17. Welke verantwoordelijkheid draagt de gemeente met betrekking tot pasgedoopte discipelen, en waarom?
17 Wanneer iemand eenmaal een gedoopte discipel van Jezus Christus is geworden, houdt de verantwoordelijkheid van de gemeente ten aanzien van hem niet op. Hij is nog steeds een geestelijke baby en heeft hulp nodig om in zijn verhouding tot Jehovah tot rijpheid te groeien en een bekwame onderwijzer van Gods Woord te worden (Ef. 4:11-16). Zou het niet in overeenstemming met de geest van het christendom zijn wanneer u met hem blijft studeren en wanneer allen in de gemeente hem met opbouwende geestelijke gesprekken aanmoedigen? Het zou ook nuttig voor hem zijn wanneer hij met ervaren leden van de gemeente aan het openbare getuigenis- en onderwijzingswerk kan deelnemen.
18. Waarom is het maken van discipelen zowel een vreugdevol als een ernstig werk?
18 Het maken van discipelen is een ernstig werk, want er zijn levens bij betrokken. Het is echter ook een activiteit die veel vreugde schenkt. Ja, het schenkt veel geluk wanneer iemand zich ten behoeve van anderen inzet (Hand. 20:35). Aangezien er levens bij betrokken zijn, moeten degenen die onderwijs geven erop toezien dat zij „al de raad Gods” doorgeven. Nalatigheid op dit gebied zou ertoe kunnen bijdragen dat de onderwezene zich aan ernstig kwaaddoen schuldig maakt. Doordat de apostel Paulus niets had achtergehouden wat anderen moesten weten, kon hij tot de ouderlingen van de gemeente Efeze zeggen: „Ik [roep] u op de dag van heden tot getuigen dat ik rein ben van het bloed van alle mensen.” — Hand. 20:26, 27.
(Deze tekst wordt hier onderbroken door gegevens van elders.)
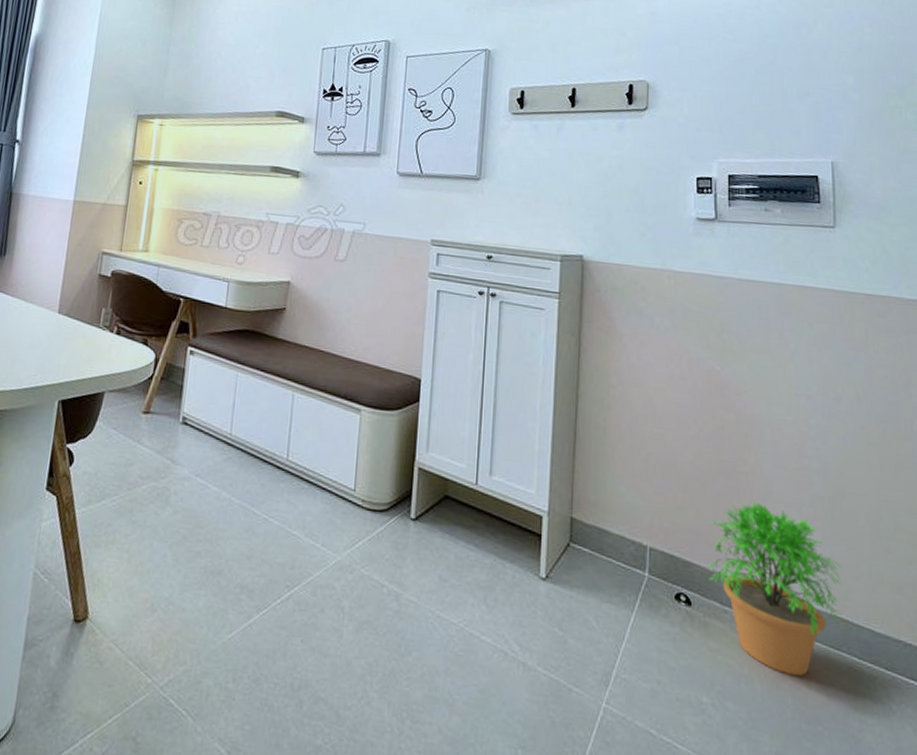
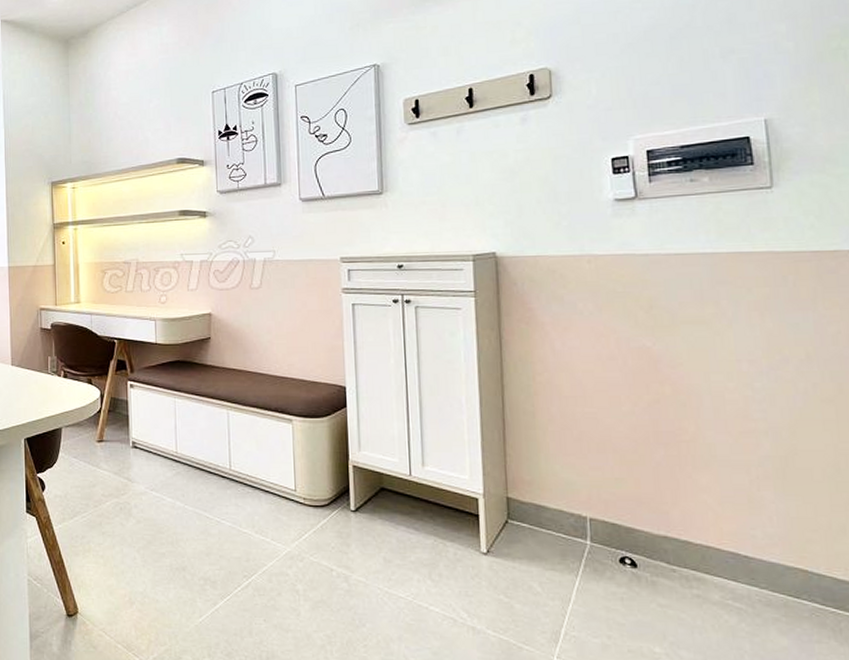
potted plant: present [708,502,843,677] -> none [651,468,801,625]

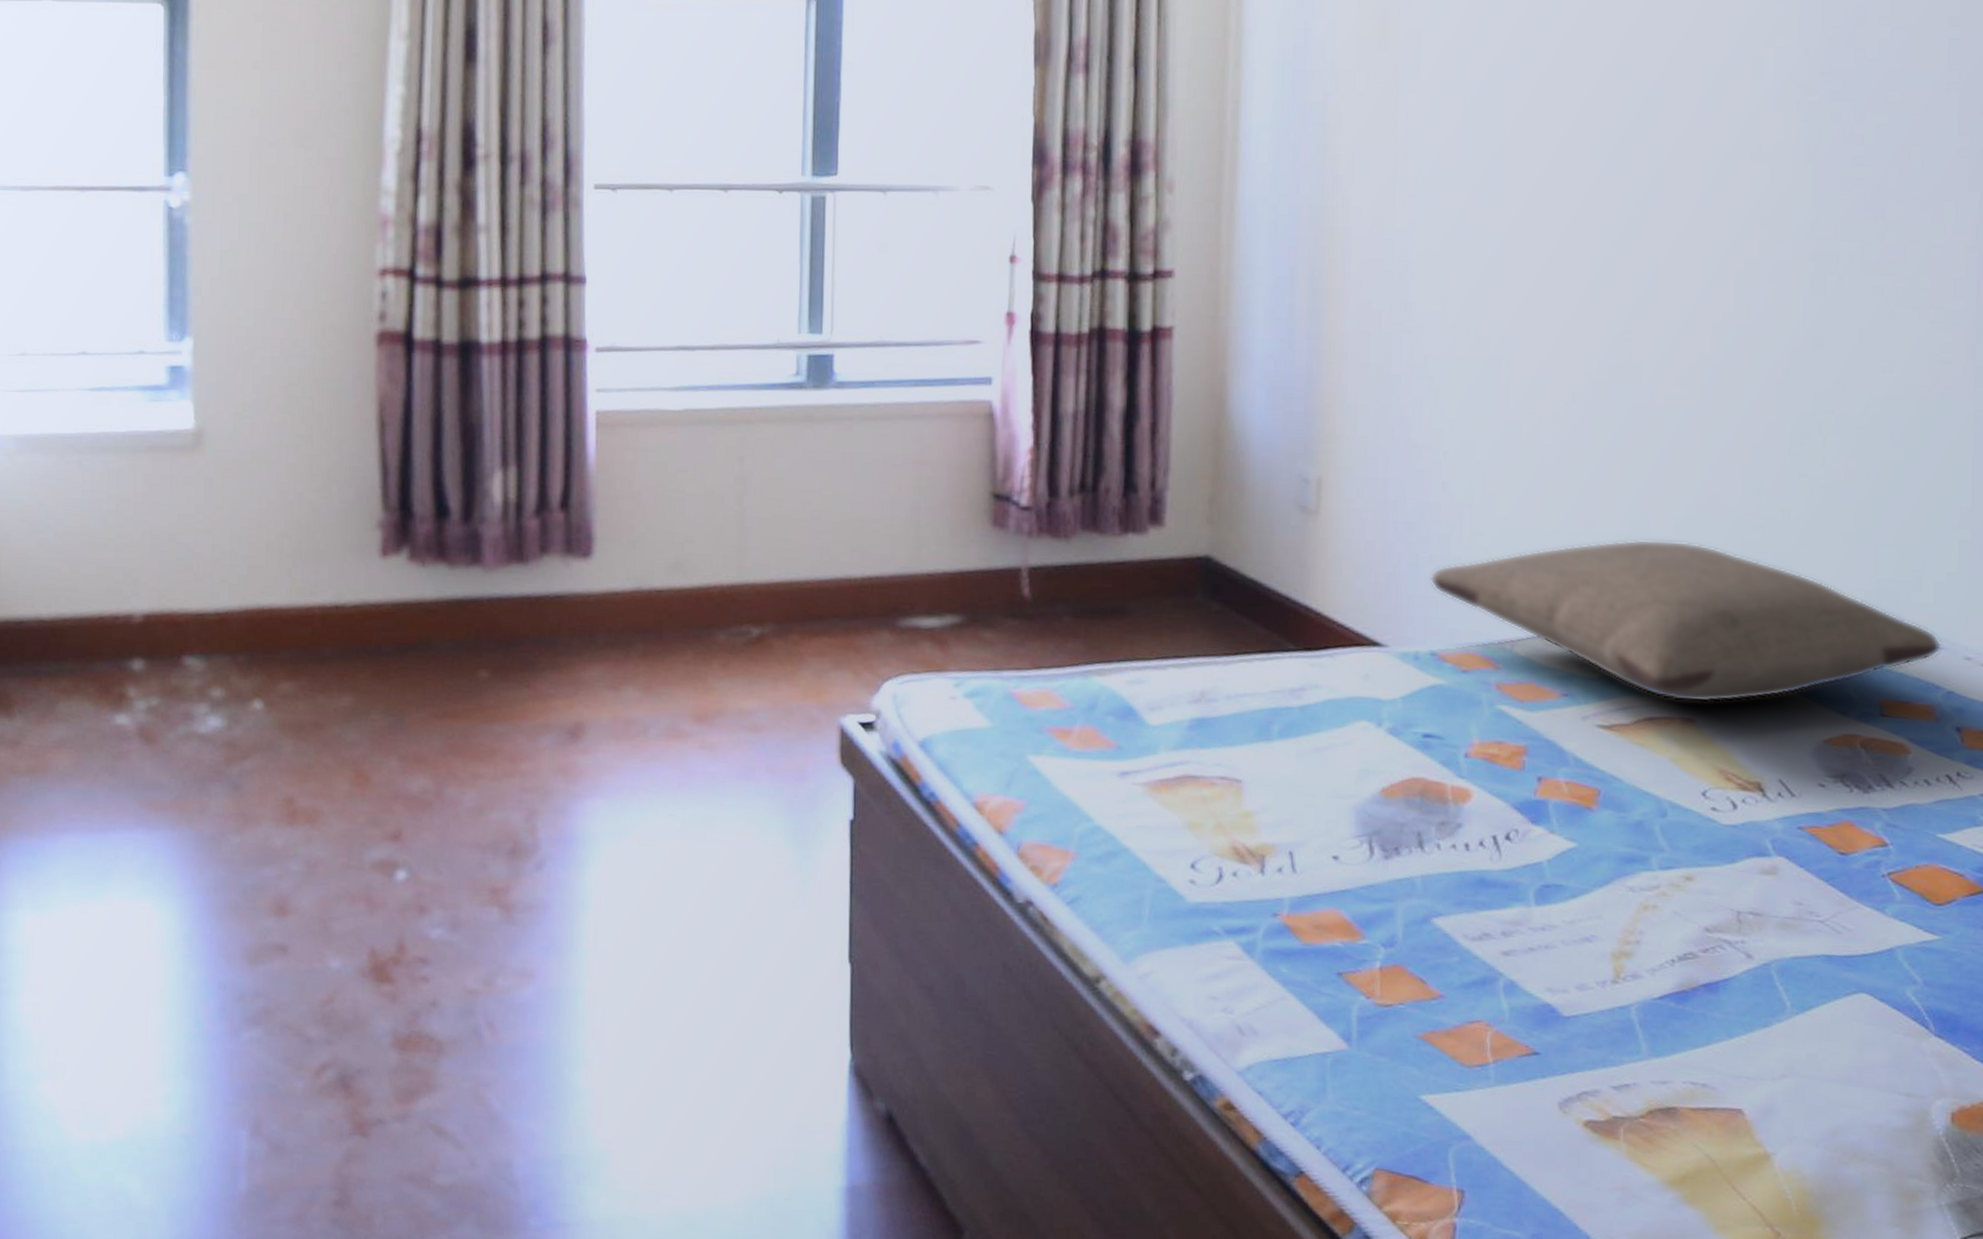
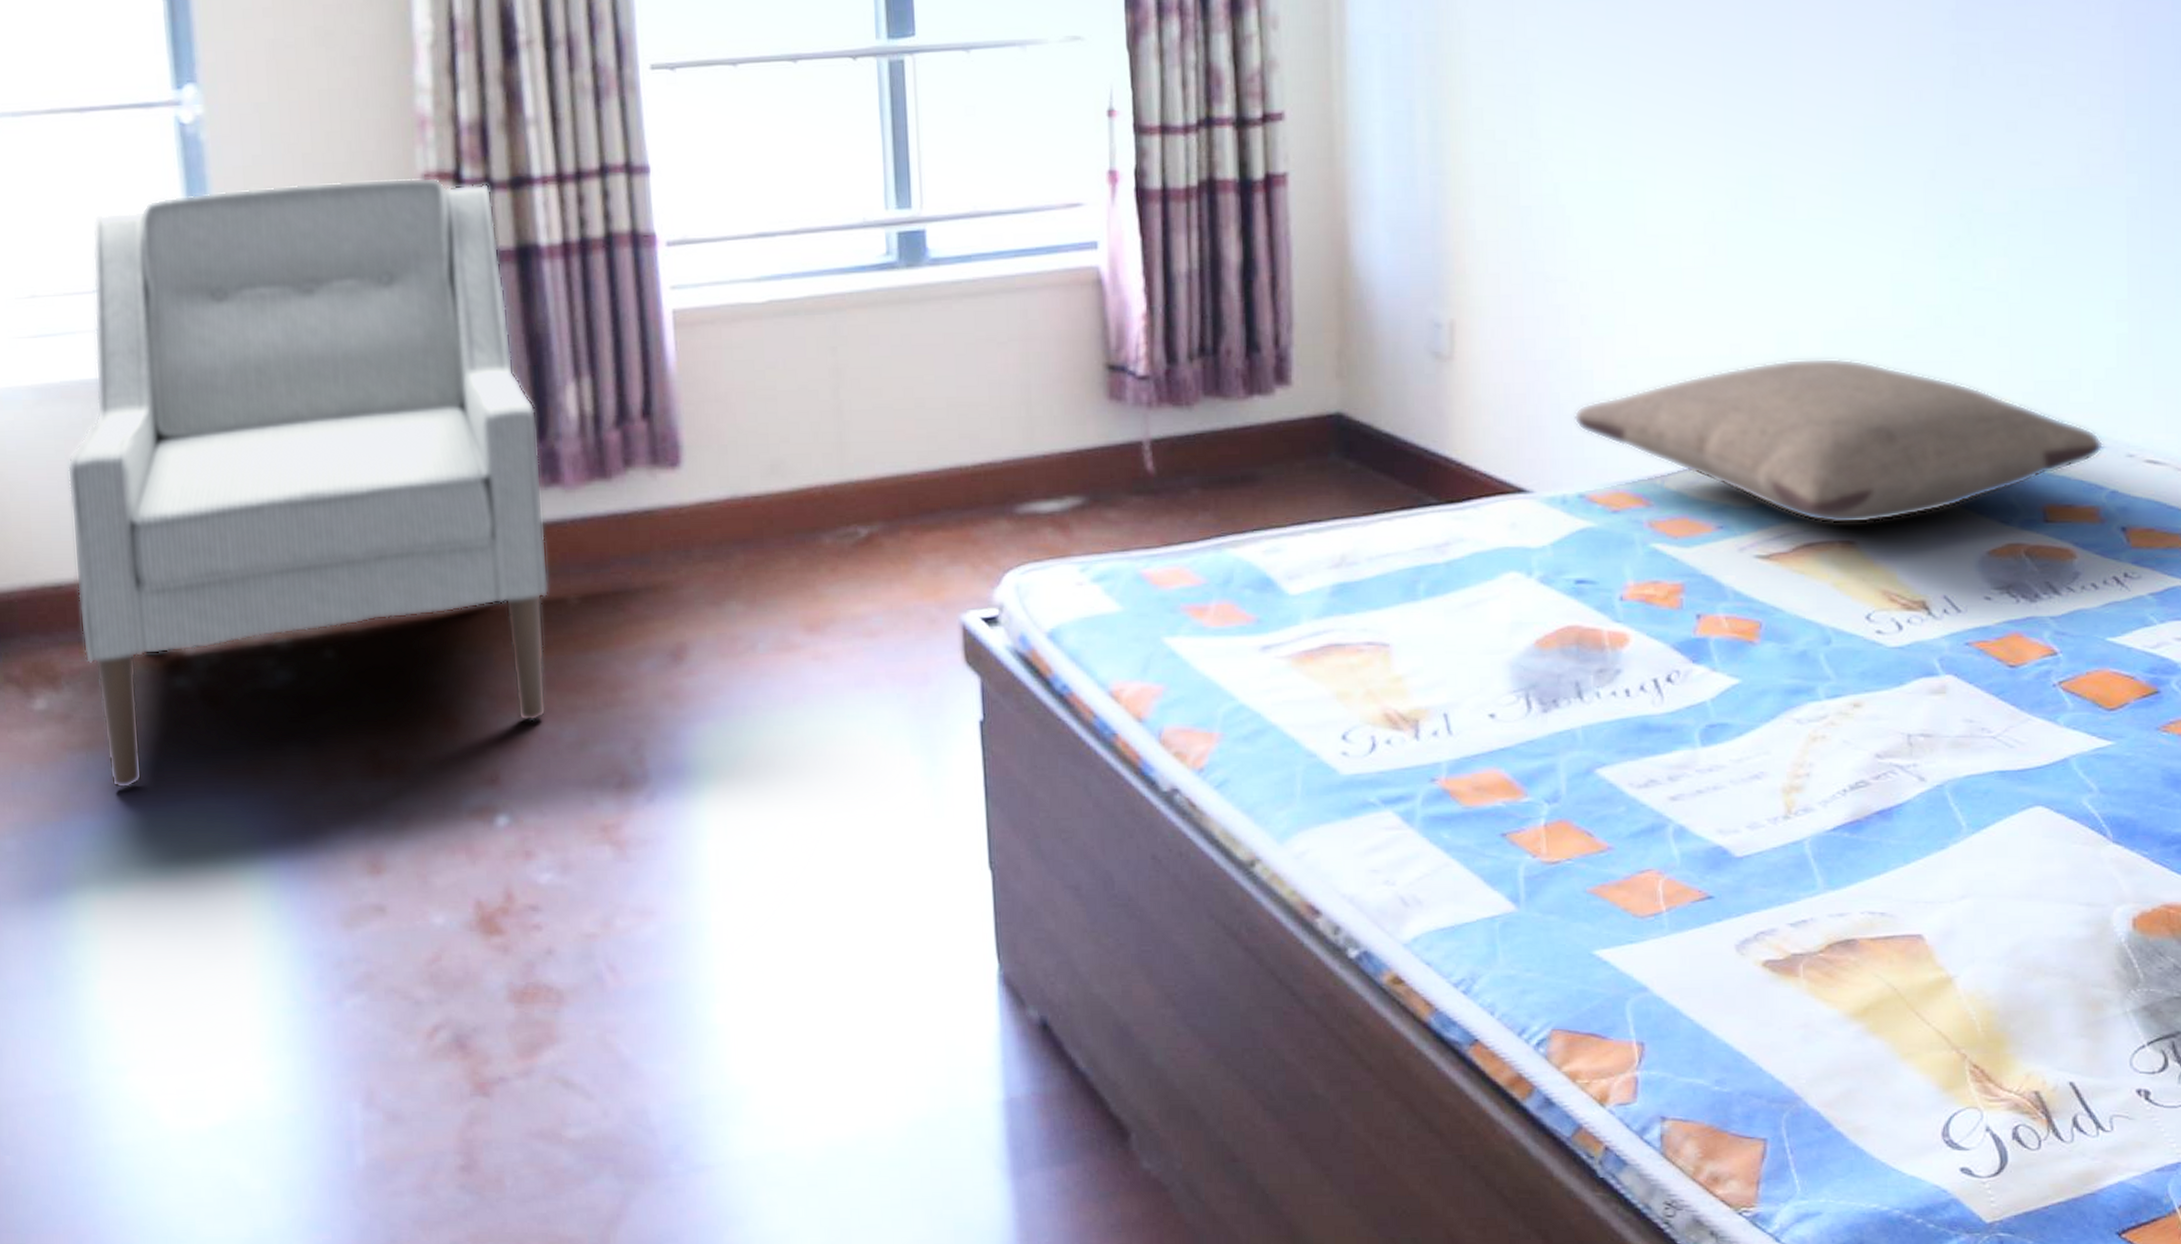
chair: none [36,269,465,815] -> present [67,177,549,789]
19. Welk besluit met betrekking tot de prediking en het maken van discipelen zouden alle discipelen van Jezus Christus feitelijk moeten nemen? Waarom?
19 Mogen wij allen, die discipelen van Jezus Christus zijn, het vaste besluit nemen ons getrouw te kwijten van het werk dat erin bestaat het goede nieuws bekend te maken en mensen tot discipelen te maken. In verband met deze uiterst belangrijke activiteit kunnen wij de raad ter harte nemen die in 1 Timótheüs 4:16 staat opgetekend: „Schenk voortdurend aandacht aan uzelf en aan uw onderwijs. Blijft bij deze dingen, want door dit te doen, zult gij zowel uzelf redden als hen die naar u luisteren.” Gehoorzaamheid aan Christus’ gebod om ’discipelen te maken en hen te onderwijzen’ is van het allergrootste belang voor onze eigen redding en die van anderen. Dit leidt thans tot grootse zegeningen in de vorm van vreugde en tevredenheid — omdat wij weten dat wij Gods medewerkers zijn — terwijl het ook de belofte inhoudt van eeuwig leven in Gods nieuwe ordening (2 Petr. 3:13). Wij hebben dus alle reden om ijverig discipelen te maken en hen te onderwijzen.